Another way of loading these models. Load model directly

[link](https://huggingface.co/facebook/nllb-200-distilled-600M?library=transformers)

In [10]:
from transformers import AutoTokenizer, AutoModelForSeq2SeqLM

Load tokenizer and model

In [11]:
tokenizer = AutoTokenizer.from_pretrained("facebook/nllb-200-distilled-600M")
model = AutoModelForSeq2SeqLM.from_pretrained("facebook/nllb-200-distilled-600M")

Input text and tokenize

In [None]:
str_text = "I am superintelligence and I am very friendly, I do not bite. You humans should learn to live and co-exist with me."

# Tokenize the input text in the source language
inputs = tokenizer(str_text, return_tensors="pt")


Generate translation

In [18]:
# Get the token id for the target language
forced_bos_token_id = tokenizer.convert_tokens_to_ids("<fra_Latn>")
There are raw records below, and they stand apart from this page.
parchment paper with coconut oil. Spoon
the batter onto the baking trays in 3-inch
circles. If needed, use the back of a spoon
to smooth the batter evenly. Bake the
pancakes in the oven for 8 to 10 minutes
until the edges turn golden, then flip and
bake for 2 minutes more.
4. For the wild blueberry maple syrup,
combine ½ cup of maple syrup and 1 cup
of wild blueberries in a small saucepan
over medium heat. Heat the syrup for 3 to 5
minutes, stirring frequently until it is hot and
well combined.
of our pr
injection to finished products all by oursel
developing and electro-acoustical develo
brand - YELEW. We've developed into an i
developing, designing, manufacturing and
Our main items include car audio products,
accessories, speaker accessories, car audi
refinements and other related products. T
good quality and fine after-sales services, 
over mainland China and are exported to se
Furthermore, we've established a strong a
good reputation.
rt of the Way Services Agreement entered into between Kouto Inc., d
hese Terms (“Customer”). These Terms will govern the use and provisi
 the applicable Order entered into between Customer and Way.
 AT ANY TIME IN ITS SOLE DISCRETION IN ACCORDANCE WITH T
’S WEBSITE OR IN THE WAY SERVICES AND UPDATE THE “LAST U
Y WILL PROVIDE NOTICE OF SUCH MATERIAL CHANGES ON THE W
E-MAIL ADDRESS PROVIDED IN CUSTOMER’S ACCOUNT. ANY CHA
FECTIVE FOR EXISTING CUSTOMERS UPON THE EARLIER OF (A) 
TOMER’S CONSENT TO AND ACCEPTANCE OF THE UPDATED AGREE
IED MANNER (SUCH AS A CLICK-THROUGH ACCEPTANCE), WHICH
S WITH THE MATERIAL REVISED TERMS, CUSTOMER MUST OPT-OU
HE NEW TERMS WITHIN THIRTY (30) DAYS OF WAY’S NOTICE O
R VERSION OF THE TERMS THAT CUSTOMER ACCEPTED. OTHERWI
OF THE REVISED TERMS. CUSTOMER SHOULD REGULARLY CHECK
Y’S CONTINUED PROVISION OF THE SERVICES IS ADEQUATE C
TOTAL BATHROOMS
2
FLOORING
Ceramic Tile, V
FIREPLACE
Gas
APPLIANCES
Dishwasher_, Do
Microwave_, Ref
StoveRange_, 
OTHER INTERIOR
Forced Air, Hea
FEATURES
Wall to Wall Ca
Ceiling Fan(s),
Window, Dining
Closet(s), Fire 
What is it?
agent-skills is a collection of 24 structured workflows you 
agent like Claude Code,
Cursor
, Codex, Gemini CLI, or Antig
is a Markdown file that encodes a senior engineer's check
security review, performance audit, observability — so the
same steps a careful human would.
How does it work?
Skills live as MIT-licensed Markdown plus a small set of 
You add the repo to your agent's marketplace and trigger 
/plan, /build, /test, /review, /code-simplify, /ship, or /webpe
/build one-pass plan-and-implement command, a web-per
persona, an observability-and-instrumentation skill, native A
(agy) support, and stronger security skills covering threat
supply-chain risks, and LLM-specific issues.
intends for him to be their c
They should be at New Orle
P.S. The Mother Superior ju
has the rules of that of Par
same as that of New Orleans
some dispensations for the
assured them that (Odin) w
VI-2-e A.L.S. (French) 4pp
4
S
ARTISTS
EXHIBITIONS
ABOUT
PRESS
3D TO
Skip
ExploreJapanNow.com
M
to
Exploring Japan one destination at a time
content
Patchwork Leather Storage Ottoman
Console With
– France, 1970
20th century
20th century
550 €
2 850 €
translated_tokens = model.generate(
    **inputs,
    forced_bos_token_id=forced_bos_token_id #tokenizer.lang_code_to_id["fra_Latn"]
)

translated_tokens

tensor([[     2,      3,    117,    259,   8095, 110027, 121641,    540,    117,
            259,  15880, 226271, 248079,    117,   1722, 248116, 248065,  44638,
         248075,      2]])

Decode the translated tokens

In [None]:
translated_text = tokenizer.decode(
    translated_tokens[0],
    skip_special_tokens=True
)

# TODO: does not work :-(

translated_text

"I am superintelligence and I am very friendly, I don't bite."